Written task
From the entries, copy out every line in which the word "julio" is found.

Material for this exercise Block Start

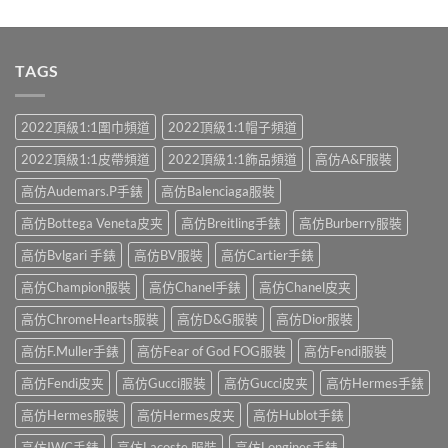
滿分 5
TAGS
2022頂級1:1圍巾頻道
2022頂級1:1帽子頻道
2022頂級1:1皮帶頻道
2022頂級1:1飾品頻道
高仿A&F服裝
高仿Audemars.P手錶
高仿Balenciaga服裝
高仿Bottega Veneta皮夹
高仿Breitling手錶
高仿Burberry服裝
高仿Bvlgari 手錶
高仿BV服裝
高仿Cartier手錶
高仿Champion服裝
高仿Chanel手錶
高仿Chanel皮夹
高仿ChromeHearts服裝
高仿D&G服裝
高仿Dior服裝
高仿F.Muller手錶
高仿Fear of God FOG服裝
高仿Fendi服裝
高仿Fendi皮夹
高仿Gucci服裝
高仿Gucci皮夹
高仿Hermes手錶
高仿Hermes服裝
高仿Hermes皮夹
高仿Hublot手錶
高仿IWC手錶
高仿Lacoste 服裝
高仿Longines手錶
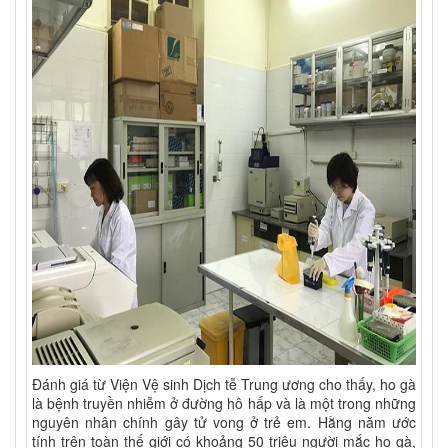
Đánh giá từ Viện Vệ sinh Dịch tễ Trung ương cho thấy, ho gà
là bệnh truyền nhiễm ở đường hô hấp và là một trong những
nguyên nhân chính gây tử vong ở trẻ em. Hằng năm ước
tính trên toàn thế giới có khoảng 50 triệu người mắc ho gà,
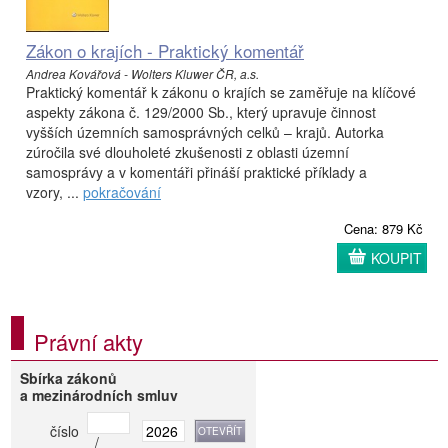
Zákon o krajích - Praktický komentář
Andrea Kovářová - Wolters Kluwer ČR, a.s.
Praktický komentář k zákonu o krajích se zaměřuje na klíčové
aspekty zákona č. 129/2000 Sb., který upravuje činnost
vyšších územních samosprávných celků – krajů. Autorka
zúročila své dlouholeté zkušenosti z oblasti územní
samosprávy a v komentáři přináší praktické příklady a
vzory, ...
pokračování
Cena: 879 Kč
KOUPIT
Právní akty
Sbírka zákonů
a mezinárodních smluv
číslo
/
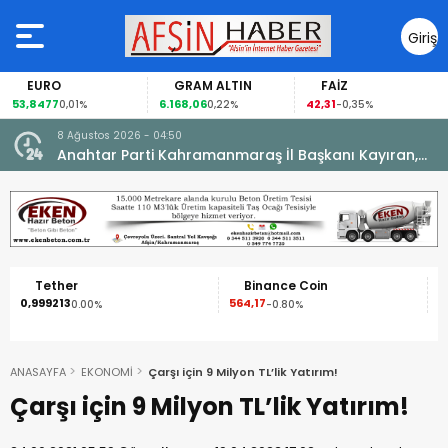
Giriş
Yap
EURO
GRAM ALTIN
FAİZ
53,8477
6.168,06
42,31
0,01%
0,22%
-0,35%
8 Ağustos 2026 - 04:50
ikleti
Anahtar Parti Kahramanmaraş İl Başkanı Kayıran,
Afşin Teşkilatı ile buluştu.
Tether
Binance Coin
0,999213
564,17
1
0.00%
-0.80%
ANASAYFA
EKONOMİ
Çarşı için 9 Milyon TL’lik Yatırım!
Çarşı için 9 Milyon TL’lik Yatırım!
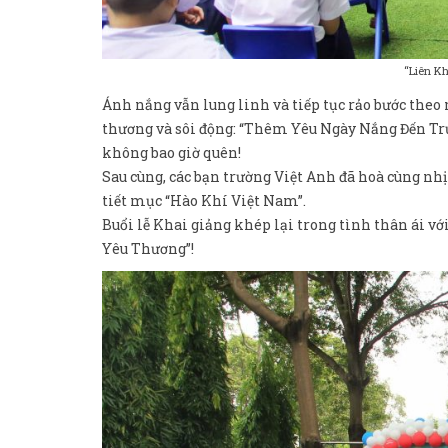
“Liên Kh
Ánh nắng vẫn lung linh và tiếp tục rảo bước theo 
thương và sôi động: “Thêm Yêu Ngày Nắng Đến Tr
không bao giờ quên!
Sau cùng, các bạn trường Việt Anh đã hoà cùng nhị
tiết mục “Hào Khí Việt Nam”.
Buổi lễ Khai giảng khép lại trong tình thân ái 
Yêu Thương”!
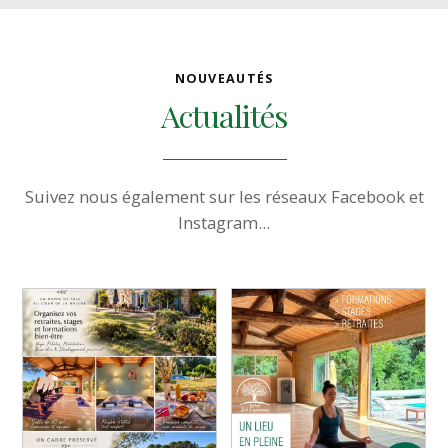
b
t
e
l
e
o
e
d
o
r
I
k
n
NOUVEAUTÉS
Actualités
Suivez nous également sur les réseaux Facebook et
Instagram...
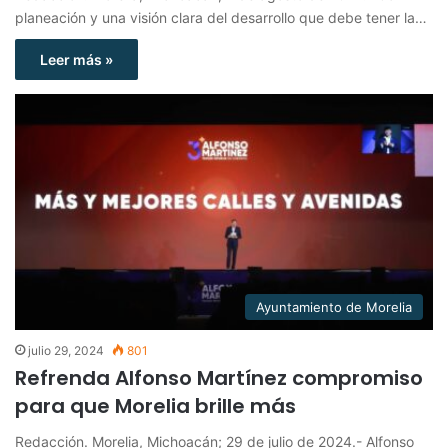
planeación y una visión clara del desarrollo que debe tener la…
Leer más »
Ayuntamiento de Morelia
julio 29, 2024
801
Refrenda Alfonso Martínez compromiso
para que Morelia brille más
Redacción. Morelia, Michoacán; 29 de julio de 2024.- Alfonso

Material for this exercise Block End
Material for this exercise Block Start

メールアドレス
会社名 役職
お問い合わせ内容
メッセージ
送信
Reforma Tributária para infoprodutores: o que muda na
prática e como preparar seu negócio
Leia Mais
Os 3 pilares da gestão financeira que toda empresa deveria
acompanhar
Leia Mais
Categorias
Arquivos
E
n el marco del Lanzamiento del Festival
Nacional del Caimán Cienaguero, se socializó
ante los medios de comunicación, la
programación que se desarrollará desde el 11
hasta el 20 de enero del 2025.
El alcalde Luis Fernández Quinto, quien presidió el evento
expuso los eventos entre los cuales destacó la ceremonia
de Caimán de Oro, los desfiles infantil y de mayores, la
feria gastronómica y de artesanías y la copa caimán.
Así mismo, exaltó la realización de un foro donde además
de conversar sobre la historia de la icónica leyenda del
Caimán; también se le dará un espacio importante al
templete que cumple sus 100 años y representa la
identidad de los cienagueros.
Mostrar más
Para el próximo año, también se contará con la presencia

Material for this exercise Block End

The answer
julio 29, 2024
Redacción. Morelia, Michoacán; 29 de julio de 2024.- Alfonso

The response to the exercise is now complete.